Communication and influence to engage doctors, administrators, and policymakers effectively, Strategic thinking to move from task execution to system-level impact, performance management and ability to work under pressure, build resilience and manage their mental wellbeing.

Globally, health systems that integrate leadership coaching into clinical careers are seeing stronger outcomes not just in management, but in patient care, staff retention, and innovation.

In Kenya, initiatives to strengthen nursing and midwifery leadership are already emerging, recognising that technical competence must be complemented by leadership capability.

Another constraint is awareness. Nursing careers today extend far beyond hospital wards into research, public health, policy, education, mental wellness, aviation, correctional services, and global health organisations. Yet many nurses remain confined to traditional pathways.

Breaking into these spaces requires more than qualifications. It demands career clarity, confidence to take risks, ability to articulate impact not just tasks.
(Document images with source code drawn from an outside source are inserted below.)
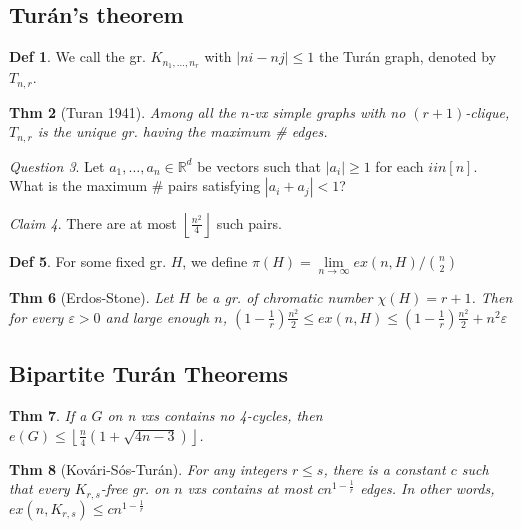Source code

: \documentclass[11pt, fleqn, a4paper, landscape]{article}
\theoremstyle{plain} %
\newtheorem{thm}{Thm}
\theoremstyle{remark} %
\newtheorem{claim}[thm]{Claim}
\newtheorem{que}[thm]{Question}
\theoremstyle{definition} %
\newtheorem{defi}[thm]{Def}
\begin{document}
\begin{multicols}{5}
\subsection{Turán’s theorem}
\begin{defi}
We call the gr. $K_{n_1,\dots,n_r}$ with $|ni - nj|\le 1$ the Turán graph, denoted by $T_{n,r}$.
\end{defi}

\begin{thm}[Turan 1941]
Among all the $n$-vx simple graphs with no $(r + 1)$-clique, $T_{n,r}$ is
the unique gr. having the maximum \# edges.
\end{thm} 

\begin{que}
Let $a_1, \dots , a_n \in \mathbb{R}^d$ be vectors such that $|a_i|\ge 1$ for each $i in [n]$. What is the maximum \# pairs satisfying $|a_i + a_j| < 1$?
\end{que}

\begin{claim}
There are at most $\left\lfloor \frac{n^2}{4}\right\rfloor$ such pairs.
\end{claim}

\begin{defi}
For some fixed gr. $H$, we define $\pi(H) = \lim\limits_{n\to\infty} ex(n,H)/\binom{n}{2}$
\end{defi}

\begin{thm}[Erdos-Stone]
Let $H$ be a gr. of chromatic number $\chi(H) = r + 1$. Then for
every $\varepsilon > 0$ and large enough $n$, $\left(1-\frac{1}{r}\right)\frac{n^2}{2}\le ex(n,H)\le\left(1-\frac{1}{r}\right)\frac{n^2}{2}+n^2\varepsilon$
\end{thm}
 \addtocounter{thm}{1}
\subsection{Bipartite Turán Theorems}

\begin{thm}
If a $G$ on n vxs contains no 4-cycles, then $e(G)\le\left\lfloor\frac{n}{4}(1+\sqrt{4n-3})\right\rfloor$.
\end{thm}
\addtocounter{thm}{1}
\begin{thm}[Kovári-Sós-Turán]
For any integers $r \le s$, there is a constant $c$ such that every
$K_{r,s}$-free gr. on $n$ vxs contains at most $cn^{1-\frac{1}{r}}$ edges. In other words, $ex(n,K_{r,s}) \le cn^{1-\frac{1}{r}}$ 
\end{thm}


\end{multicols}
\end{document}

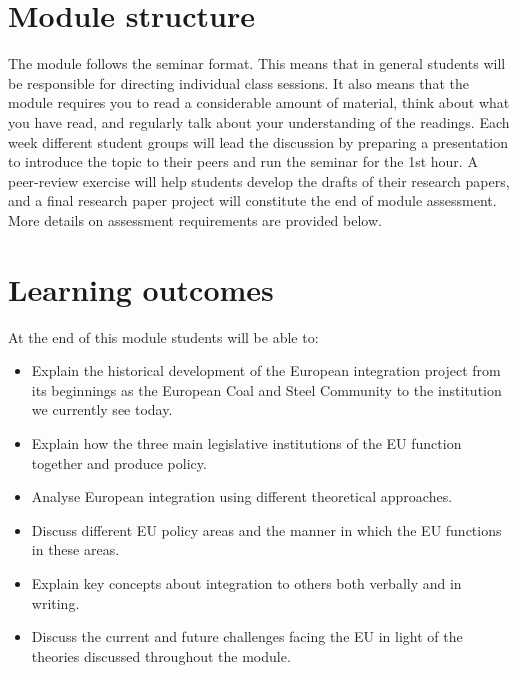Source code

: 
\section*{Module structure}

	The module follows the seminar format. This means that in general students will be responsible for directing individual class sessions. It also means that the module requires you to read a considerable amount of material, think about what you have read, and regularly talk about your understanding of the readings. Each week different student groups will lead the discussion by preparing a presentation to introduce the topic to their peers and run the seminar for the 1st hour. A peer-review exercise will help students develop the drafts of their research papers, and a final research paper project will constitute the end of module assessment. More details on assessment requirements are provided below.

\section*{Learning outcomes}

At the end of this module students will be able to:

\begin{itemize}
	\item Explain the historical development of the European integration project from its beginnings as the European Coal and Steel Community to the institution we currently see today.
	\item Explain how the three main legislative institutions of the EU function together and produce policy.
	\item Analyse European integration using different theoretical approaches.
	\item Discuss different EU policy areas and the manner in which the EU functions in these areas.
	\item Explain key concepts about integration to others both verbally and in writing.
	\item Discuss the current and future challenges facing the EU in light of the theories discussed throughout the module.
\end{itemize}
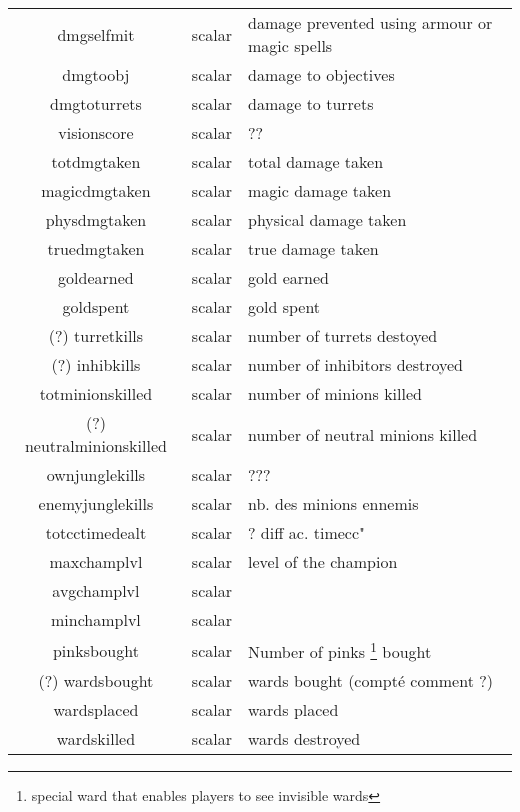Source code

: \begin{longtable}{|c|c|l|}
        dmgselfmit                  & scalar          & damage prevented using armour or magic spells\\
        dmgtoobj                    & scalar          & damage to objectives\\
        dmgtoturrets                & scalar          & damage to turrets\\
        visionscore                 & scalar          & ??\\
        totdmgtaken                 & scalar          & total damage taken\\
        magicdmgtaken               & scalar          & magic damage taken\\
        physdmgtaken                & scalar          & physical damage taken\\
        truedmgtaken                & scalar          & true damage taken\\
        goldearned                  & scalar          & gold earned\\
        goldspent                   & scalar          & gold spent\\
        (?) turretkills             & scalar          & number of turrets destoyed\\
        (?) inhibkills              & scalar          & number of inhibitors destroyed\\
        totminionskilled            & scalar          & number of minions killed\\
        (?) neutralminionskilled    & scalar          & number of neutral minions killed\\
        ownjunglekills              & scalar          & ???\\
        enemyjunglekills            & scalar          & nb. des minions ennemis \\
        totcctimedealt              & scalar          & ? diff ac. timecc"\\
        maxchamplvl                 & scalar          & level of the champion\\
        avgchamplvl                 & scalar          & \\
        minchamplvl                 & scalar          & \\
        pinksbought                 & scalar          & Number of pinks \footnote{special ward that enables players to see invisible wards}  bought\\
        (?) wardsbought             & scalar          & wards bought (compté comment ?)\\
        wardsplaced                 & scalar          & wards placed\\
        wardskilled                 & scalar          & wards destroyed\\
        \hline
\end{longtable}
\newpage

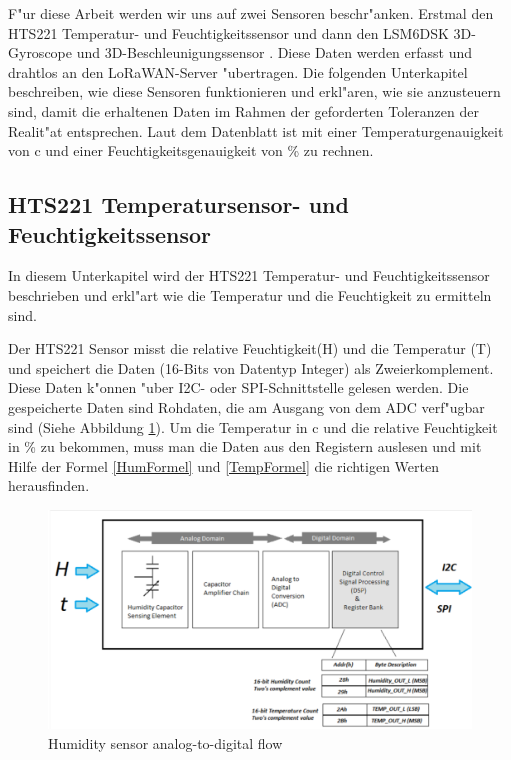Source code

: F"ur diese Arbeit werden wir uns auf zwei Sensoren beschr"anken. 
Erstmal den HTS221\cite{HTS221} Temperatur- und Feuchtigkeitssensor 
und dann den LSM6DSK 3D-Gyroscope und 3D-Beschleunigungssensor 
\cite{LSM6DSL}. Diese Daten werden erfasst und drahtlos an den 
LoRaWAN-Server "ubertragen. Die folgenden Unterkapitel beschreiben, 
wie diese Sensoren funktionieren und erkl"aren, wie sie anzusteuern 
sind, damit die erhaltenen Daten im Rahmen der geforderten Toleranzen 
der Realit"at entsprechen. Laut dem Datenblatt ist mit einer 
Temperaturgenauigkeit von \textdegree{}c und einer 
Feuchtigkeitsgenauigkeit von \%   zu rechnen. 

\subsection {HTS221 Temperatursensor- und Feuchtigkeitssensor}\label{Temp}
In diesem Unterkapitel wird der HTS221 Temperatur- und 
Feuchtigkeitssensor beschrieben und erkl"art wie die Temperatur und 
die Feuchtigkeit zu ermitteln sind.

Der HTS221 Sensor misst die relative Feuchtigkeit(H) und die 
Temperatur (T) und speichert die Daten (16-Bits von Datentyp Integer) 
als Zweierkomplement. Diese Daten k"onnen "uber I2C- oder 
SPI-Schnittstelle gelesen werden. Die gespeicherte Daten sind 
Rohdaten, die am Ausgang von dem \ac{ADC} verf"ugbar sind (Siehe 
Abbildung \ref{HT_sensor}). Um die Temperatur in \textdegree{}c und 
die relative Feuchtigkeit in \% zu bekommen, muss man die Daten aus 
den Registern auslesen und mit Hilfe der Formel \ref{HumFormel} und 
\ref{TempFormel} die richtigen Werten herausfinden.

\begin{figure}[h]
	\centering
	\includegraphics[width=14cm]{source/images/HTS221_sensor}
	\caption{Humidity sensor analog-to-digital flow 
	\cite{HTS221}}\label{HT_sensor}
\end{figure}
This is where leadership skills coaching again becomes critical helping nurses reposition themselves as leaders, not just practitioners.

Closing the leadership gap is not the responsibility of nurses alone, but a shared responsibility.

Healthcare institutions must embed leadership development into career pathways, identify and groom high-potential nurses early, avoid promoting individuals without preparing them for leadership role, and blaming them when they fumble.

Sometimes it seems intentional.

Professional bodies and regulators should also integrate leadership and coaching into curricula and advocate for nurse representation in policy and governance decision making bodies.

Nurses themselves must intentionally take ownership of their career growth, pursue continuous learning beyond clinical skills and step out of comfort zones and into leadership spaces, or opportunities that stretch them. Only those affected by the glass -ceiling can break the glass, and real or perceived impostor syndrome.

Kenya’s healthcare challenges from workforce shortages, lack of basic working resources , low remuneration, delayed salaries to system inefficiencies require leaders who understand care at its most human level. Nurses bring that perspective.

They are closest to patients. They understand the system’s strengths and failures intimately. They operate daily at the intersection of care, coordination, and crisis.

The question is no longer whether nurses can lead. It is whether Kenya is willing to invest deliberately and consistently in preparing them to do so. And yes, a Nurse can lead a healthcare institution, and a CS or PS of health need not be a clinician.

Leadership skills training and coaching may well be the bridge between effective and leadership roles for Nurses.